• **Work order**:
Each entry has to be given again in its exact wording, and no picture may appear in the result.

Dataset entries:
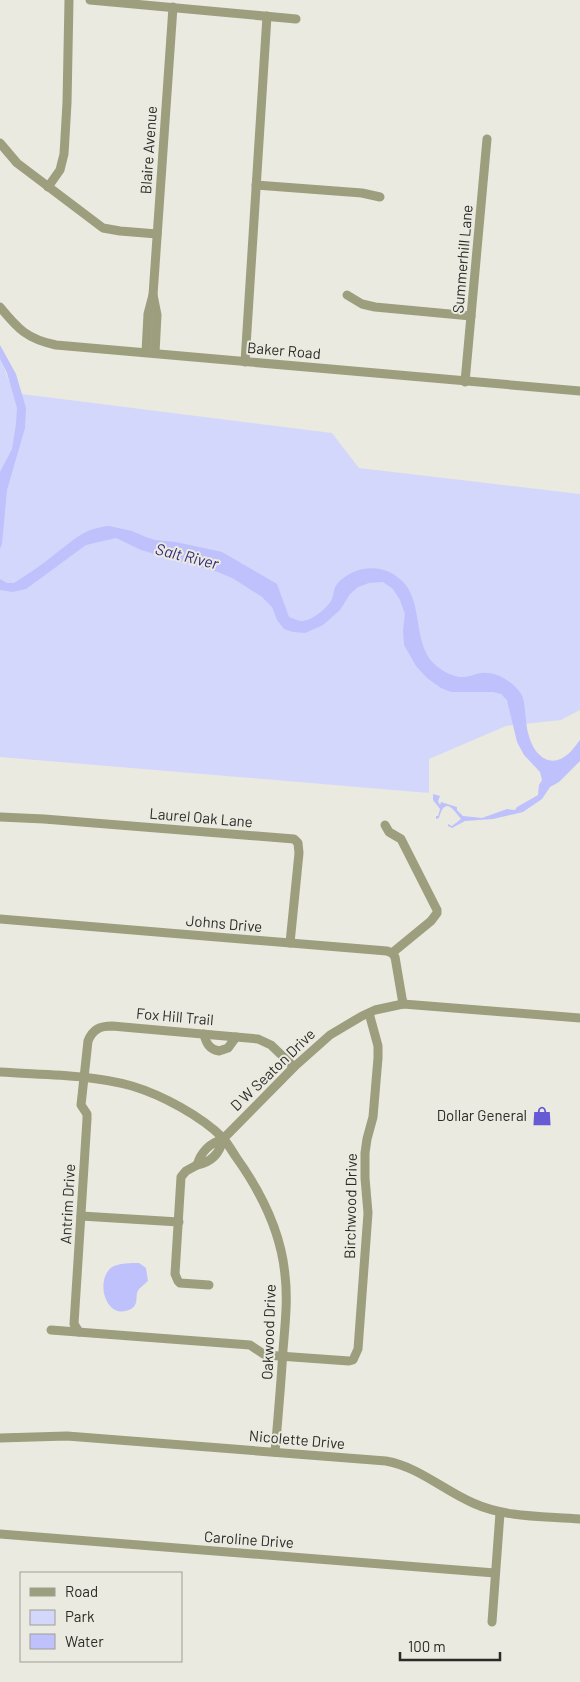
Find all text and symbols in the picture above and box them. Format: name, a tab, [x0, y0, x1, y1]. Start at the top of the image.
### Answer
street label: Blaire Avenue	[136, 105, 160, 195]
street label: Summerhill Lane	[448, 204, 476, 314]
street label: Baker Road	[247, 338, 322, 362]
water label: Salt River	[154, 539, 222, 573]
street label: Laurel Oak Lane	[149, 804, 253, 830]
street label: Johns Drive	[185, 911, 263, 935]
street label: Fox Hill Trail	[136, 1004, 215, 1028]
street label: D W Seaton Drive	[226, 1024, 318, 1114]
shop icon: Dollar General	[531, 1105, 553, 1127]
place label: Dollar General	[437, 1106, 527, 1124]
street label: Birchwood Drive	[340, 1153, 360, 1259]
street label: Antrim Drive	[56, 1163, 78, 1245]
street label: Oakwood Drive	[257, 1284, 279, 1380]
street label: Nicolette Drive	[248, 1426, 346, 1452]
street label: Caroline Drive	[204, 1527, 295, 1551]
legend	[20, 1572, 182, 1662]
text: Road	[65, 1582, 98, 1600]
text: Park	[65, 1607, 95, 1625]
scale bar	[400, 1630, 500, 1662]
text: Water	[65, 1632, 104, 1650]
text: 100 m	[408, 1637, 446, 1655]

• **Response to this exercise**:
Find all text and symbols in the picture above and box them. Format: name, a tab, [x0, y0, x1, y1]. Start at the top of the image.
### Answer
street label: Blaire Avenue	[136, 105, 160, 195]
street label: Summerhill Lane	[448, 204, 476, 314]
street label: Baker Road	[247, 338, 322, 362]
water label: Salt River	[154, 539, 222, 573]
street label: Laurel Oak Lane	[149, 804, 253, 830]
street label: Johns Drive	[185, 911, 263, 935]
street label: Fox Hill Trail	[136, 1004, 215, 1028]
street label: D W Seaton Drive	[226, 1024, 318, 1114]
shop icon: Dollar General	[531, 1105, 553, 1127]
place label: Dollar General	[437, 1106, 527, 1124]
street label: Birchwood Drive	[340, 1153, 360, 1259]
street label: Antrim Drive	[56, 1163, 78, 1245]
street label: Oakwood Drive	[257, 1284, 279, 1380]
street label: Nicolette Drive	[248, 1426, 346, 1452]
street label: Caroline Drive	[204, 1527, 295, 1551]
legend	[20, 1572, 182, 1662]
text: Road	[65, 1582, 98, 1600]
text: Park	[65, 1607, 95, 1625]
scale bar	[400, 1630, 500, 1662]
text: Water	[65, 1632, 104, 1650]
text: 100 m	[408, 1637, 446, 1655]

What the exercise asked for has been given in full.